YOUR ASSIGNMENT: Lines from the beginning of the data through the line containing "- **Line 1011**: Replaced" are to be copied exactly, with no other line included.

== Segment start ==

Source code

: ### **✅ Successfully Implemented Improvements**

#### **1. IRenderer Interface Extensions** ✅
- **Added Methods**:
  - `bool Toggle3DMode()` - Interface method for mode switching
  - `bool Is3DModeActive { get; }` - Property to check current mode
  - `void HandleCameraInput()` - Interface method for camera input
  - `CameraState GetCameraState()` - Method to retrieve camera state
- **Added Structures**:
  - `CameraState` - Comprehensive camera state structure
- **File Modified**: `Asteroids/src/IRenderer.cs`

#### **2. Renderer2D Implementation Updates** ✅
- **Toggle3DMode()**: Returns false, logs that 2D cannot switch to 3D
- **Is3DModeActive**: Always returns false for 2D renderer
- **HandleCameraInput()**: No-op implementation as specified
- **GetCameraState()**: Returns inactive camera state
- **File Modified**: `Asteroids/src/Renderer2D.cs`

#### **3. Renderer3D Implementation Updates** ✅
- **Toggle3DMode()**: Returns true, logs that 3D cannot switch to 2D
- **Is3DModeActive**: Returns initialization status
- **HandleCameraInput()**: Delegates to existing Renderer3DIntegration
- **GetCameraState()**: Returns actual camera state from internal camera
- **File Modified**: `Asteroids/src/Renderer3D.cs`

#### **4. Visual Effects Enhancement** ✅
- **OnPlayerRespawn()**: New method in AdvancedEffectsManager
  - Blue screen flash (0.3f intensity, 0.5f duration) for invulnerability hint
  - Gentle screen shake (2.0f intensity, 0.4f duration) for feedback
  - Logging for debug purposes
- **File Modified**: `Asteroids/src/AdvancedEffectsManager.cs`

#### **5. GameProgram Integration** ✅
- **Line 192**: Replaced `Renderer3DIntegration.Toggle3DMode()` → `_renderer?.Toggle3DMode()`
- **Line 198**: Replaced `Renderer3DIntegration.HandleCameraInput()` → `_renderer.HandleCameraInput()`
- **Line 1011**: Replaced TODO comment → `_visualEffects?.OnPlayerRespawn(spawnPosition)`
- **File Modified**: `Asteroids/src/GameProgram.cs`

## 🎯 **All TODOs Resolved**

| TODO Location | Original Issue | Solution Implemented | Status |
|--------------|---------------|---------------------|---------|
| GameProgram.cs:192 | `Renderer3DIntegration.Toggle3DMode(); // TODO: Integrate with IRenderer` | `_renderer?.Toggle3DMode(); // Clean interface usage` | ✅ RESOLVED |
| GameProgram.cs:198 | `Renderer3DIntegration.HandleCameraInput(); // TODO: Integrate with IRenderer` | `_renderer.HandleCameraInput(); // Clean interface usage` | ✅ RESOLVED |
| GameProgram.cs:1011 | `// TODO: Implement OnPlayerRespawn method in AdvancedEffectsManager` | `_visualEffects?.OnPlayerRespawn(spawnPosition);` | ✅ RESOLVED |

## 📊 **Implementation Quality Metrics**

== Segment end ==

YOUR RESPONSE:
Source code

: ### **✅ Successfully Implemented Improvements**

#### **1. IRenderer Interface Extensions** ✅
- **Added Methods**:
  - `bool Toggle3DMode()` - Interface method for mode switching
  - `bool Is3DModeActive { get; }` - Property to check current mode
  - `void HandleCameraInput()` - Interface method for camera input
  - `CameraState GetCameraState()` - Method to retrieve camera state
- **Added Structures**:
  - `CameraState` - Comprehensive camera state structure
- **File Modified**: `Asteroids/src/IRenderer.cs`

#### **2. Renderer2D Implementation Updates** ✅
- **Toggle3DMode()**: Returns false, logs that 2D cannot switch to 3D
- **Is3DModeActive**: Always returns false for 2D renderer
- **HandleCameraInput()**: No-op implementation as specified
- **GetCameraState()**: Returns inactive camera state
- **File Modified**: `Asteroids/src/Renderer2D.cs`

#### **3. Renderer3D Implementation Updates** ✅
- **Toggle3DMode()**: Returns true, logs that 3D cannot switch to 2D
- **Is3DModeActive**: Returns initialization status
- **HandleCameraInput()**: Delegates to existing Renderer3DIntegration
- **GetCameraState()**: Returns actual camera state from internal camera
- **File Modified**: `Asteroids/src/Renderer3D.cs`

#### **4. Visual Effects Enhancement** ✅
- **OnPlayerRespawn()**: New method in AdvancedEffectsManager
  - Blue screen flash (0.3f intensity, 0.5f duration) for invulnerability hint
  - Gentle screen shake (2.0f intensity, 0.4f duration) for feedback
  - Logging for debug purposes
- **File Modified**: `Asteroids/src/AdvancedEffectsManager.cs`

#### **5. GameProgram Integration** ✅
- **Line 192**: Replaced `Renderer3DIntegration.Toggle3DMode()` → `_renderer?.Toggle3DMode()`
- **Line 198**: Replaced `Renderer3DIntegration.HandleCameraInput()` → `_renderer.HandleCameraInput()`
- **Line 1011**: Replaced TODO comment → `_visualEffects?.OnPlayerRespawn(spawnPosition)`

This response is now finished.